Senin, 14 April 2014

"Monolog Kecil Perjalan"


Bandar Lampung. Feb, 7th 2014. 10:04 WIB

Semua barang sudah dikemas.
Pakaian pun sudah masuk dalam tas.
Tak mampu membendung akan rasa puas.
Kami pun cepat saja untuk bergegas.

Dua orang manusia-Aku dan seorang teman satu Institusi akan mengunjungi sebuah tempat yang terletak jauh di sebelah timur pulau Jawa. “Kampung Inggris” namanya. Mungkin semua orang berfikir pada satu titik kesimpulan. “Kampung”-Pemandangan alam yang indah, derasnya suara aliran sungai yang mengalir, atau bahkan suara decitan burung-burung yang menyambut hangatnya suasana di pagi hari. “Inggris”-dimana banyak tersebar manusia-manusia asing yang disebut-sebut sebagai londo bermukim di tempat tersebut untuk mengajarkan kemampuan berbahasa yang baik dan benar kepada berbagai warga pendatang dari seluruh Indonesia.

Sebuah persepsi memang hanya ada dalam jati diri.

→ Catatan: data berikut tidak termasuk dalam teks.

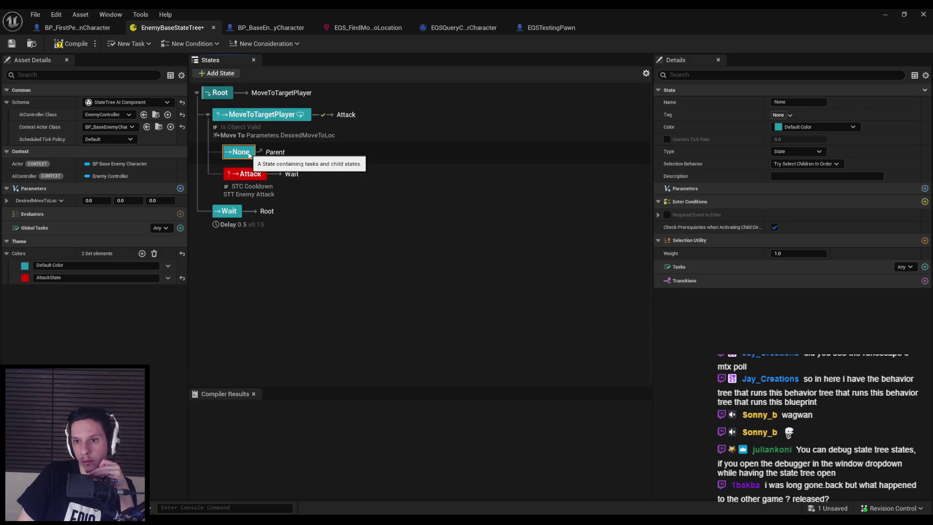
pyautogui.click(807, 164)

Realita pun kini tak sebanding dengan ekspektasi.

Tak dapat dipungkiri bahwa hal semacam itu memang jarang sekali ditemukan di zaman ini. Sebuah institusi ternama pun sudah mulai membangun suatu kemajuan yang dapat terbilang signifikan untuk sebuah tempat wisata berbasis edukasi.

Larut dalam sebuah perjalanan. Berawal dengan Bus Ekonomi yang sejak tadi telah berjejer rapi menunggu kedatangan kedua orang laki-laki yang akan menuju sebuah pelabuhan besar yang terletak di penghujung pulau Sumatera. Berbekal tekad, niat, dan pengetahuan yang minim akan sebuah perjalanan, mereka paksakan untuk tetap melanjutkan perjalanan.

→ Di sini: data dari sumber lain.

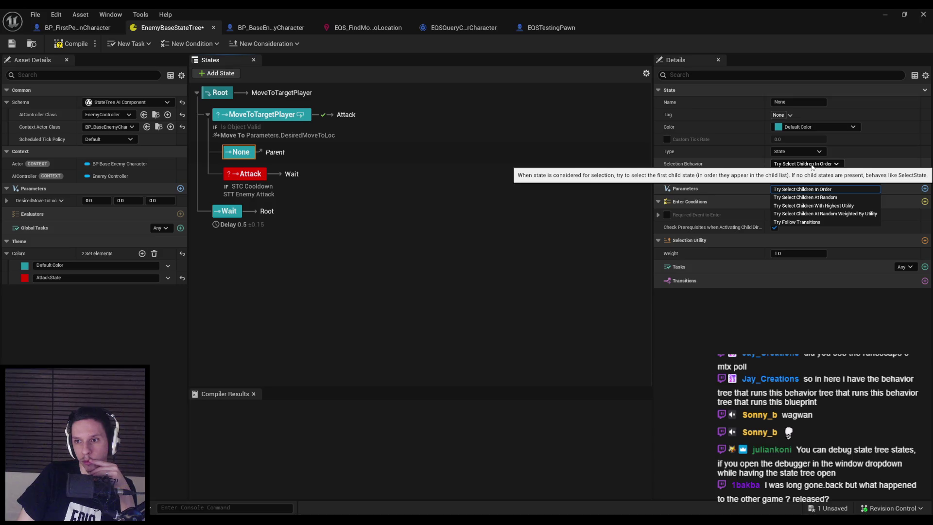
pyautogui.click(812, 167)
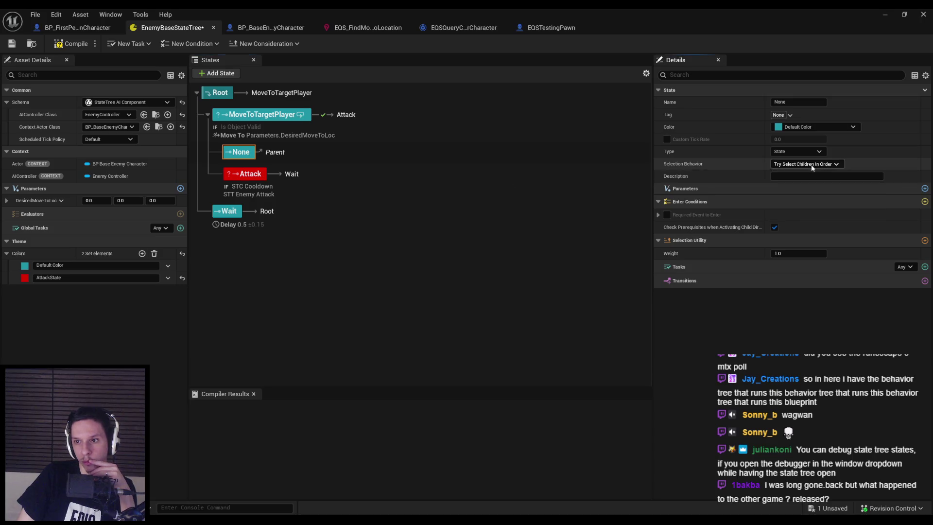
pyautogui.rightClick(241, 154)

30 menit sudah bus itu berjalan-kadang melambat, kadang dipercepat. Dan kini ku tak kuat lagi untuk menahan rasa kantuk. Lalu kedua mata pun perlahan-lahan mulai terkatup. Deru mesin yang semula bising pun kini hanya terdengar sayup-sayup.

12.30 bus berhenti. Menandakan berakhirnya sebuah perhentian untuk sebuah perjalanan menuju pelabuhan Bakauheni. Tepat di depan mata, berdiri sebuah kedai dengan beragam hidangan yang mampu memanjakan mata-menarik, mengajak untuk bersinggah sekedar untuk melepas lelah. Tanpa berkompromi, kami hampiri saja dengan senang hati.

Cress…
Suara korek api mulai menyulut sebuah batang. Batang yang sering diisap oleh kalangan para bujang. Tak lama kemudian kepulan asap mulai memenuhi ruangan, dan kami pun mulai menikmati isapan demi isapan.

Berlanjut dalam sebuah perjalanan. Suasana malam kali ini terasa sangat dingin, lebih dingin dari malam-malam biasanya. Angin laut yang berhembus dari selat sunda, mengantarkan rinai hujan yang menerpa muka. Membilas, membasuh wajah kedua insan yang terasa lelah akan beban berat yang dipikul di kedua bahu hingga saat ini.

Kawan…
Jangan kau lemah, dan jangan menyerah.
Mungkin esok hari akan lebih cerah.
Karena ini baru hari pertama.
Bukan akhir dari perjalanan kita
***
February, 8th 2014
Tubuh ini masih mencari-belum menemukan tempat yang tepat untuk melepas rasa lelah dan gelisah. Di pesisir pelabuhan dekat rumah penduduk kota, berdiri sebuah surau. Mungkin menjadi tempat persinggahan yang tepat untuk melakukan peristirahatan sementara.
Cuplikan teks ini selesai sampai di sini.